While an agent, I would visit my parents from time to time. They retired in San Antonio, Texas; a place I did not call home. Each time, I felt as if I was growing more distant from her. As a child, my whole life was her. Every day was her. Every decision involved her. And now, I barely talked with her. Once, after realizing it was always me who called, I waited to see if she would reach out. I gave up after two months and called her.

After leaving the Border Patrol in 2001, my mother started calling the house harassing me with past issues I did not care to talk about or lies that my father was abusing her. This resulted in screaming messages and curse outs being left on my voicemail simply because I did not want to be re-traumatized by my past or engage in her fights with my father. This resulted in a decade of no contact, then a few years of a little contact only to go back to over a dozen years of no contact.

I did reach out after my suicide attempt and told them, but both my mother and father blocked me on Facebook after reading the meassage.

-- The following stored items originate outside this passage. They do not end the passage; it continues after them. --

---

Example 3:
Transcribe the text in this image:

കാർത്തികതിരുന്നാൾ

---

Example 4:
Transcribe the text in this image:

On October 17, 2024, I sat down on the couch to work on some research. As I went to open my laptop, I paused and thought of Mom. It had been some time since I last thought of her. My memoir had been out at that time for over two years, and I wondered if she even knew about it; that her eldest daughter had written a book and got it published by a real publisher. A chill came over me as I wondered out loud if I will ever know if she died. I shook it off, literally saying quietly to myself, “I don’t even want to think about that."

That afternoon one of my brother’s daughters text me.

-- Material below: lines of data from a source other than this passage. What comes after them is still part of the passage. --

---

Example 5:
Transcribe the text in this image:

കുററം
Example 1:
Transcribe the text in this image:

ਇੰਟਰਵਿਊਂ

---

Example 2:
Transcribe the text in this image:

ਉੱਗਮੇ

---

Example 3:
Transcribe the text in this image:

When I was in high school, Mom would tell me that when it was her time, she wanted us to all get drunk on Jack Daniels and wine to have a wake for her. We should all be drunk and singing songs, reminiscing of all the great times we had together. None of us are drinkers, and the good times were far too few. This was never going to be anyhow because she lived in a make believe world. She spent nearly fifty years sitting on a couch, day after day watching CNN constantly. Her world was cable news and alcohol.

Mom drunk in Europe.

In our last talk, she explained why she threw a knife at my father stabbing him in his thigh; Whoopi Goldberg stated on The View that if her man ever cheated on her she would stab him. I had to tell her that television was not real life. And when I asked her why she had been so violent with me in particular as a child, she stated in her drunken stupor that it was my father’s fault. He had cheated on her when she was pregnant with me. She believed her name was Jennifer and that is who I am named after. “I have never been able to look at you without seeing her. It makes me sick. That’s why I tried to fall on my stomach and get rid of you, but you just came out jaundice.”

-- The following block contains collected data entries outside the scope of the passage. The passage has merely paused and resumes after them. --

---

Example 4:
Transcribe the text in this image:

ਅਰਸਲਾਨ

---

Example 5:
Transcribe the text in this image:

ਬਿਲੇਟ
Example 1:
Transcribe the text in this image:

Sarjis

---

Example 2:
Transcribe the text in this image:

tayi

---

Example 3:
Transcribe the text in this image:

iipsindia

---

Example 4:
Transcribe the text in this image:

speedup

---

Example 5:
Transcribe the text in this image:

I didn’t know what to say after that.

My family claims she died of dementia, but it was alcohol induced dementia. Alcohol that caused her to beat us, that my father continued to give her to keep her happy, that my whole family continues to deny. Alcohol ate her brain. She did not know who she was or where she was when she passed having refused water and food for days. For all her hypochondria, it was her hobby that killed her.

My niece said she knew about the book. She had called my brother and warned the family, “She is going to tell everyone what we did to her.” I do not know if she ever read it, if she knew that I never told the stories she is referring to or if she knew that in the end of the book I wrote about how much I loved her and wanted to reconcile. I was always open to that, but she did not want it because she hated me.

I am devastated that I was not there when she passed, and I miss her every single day.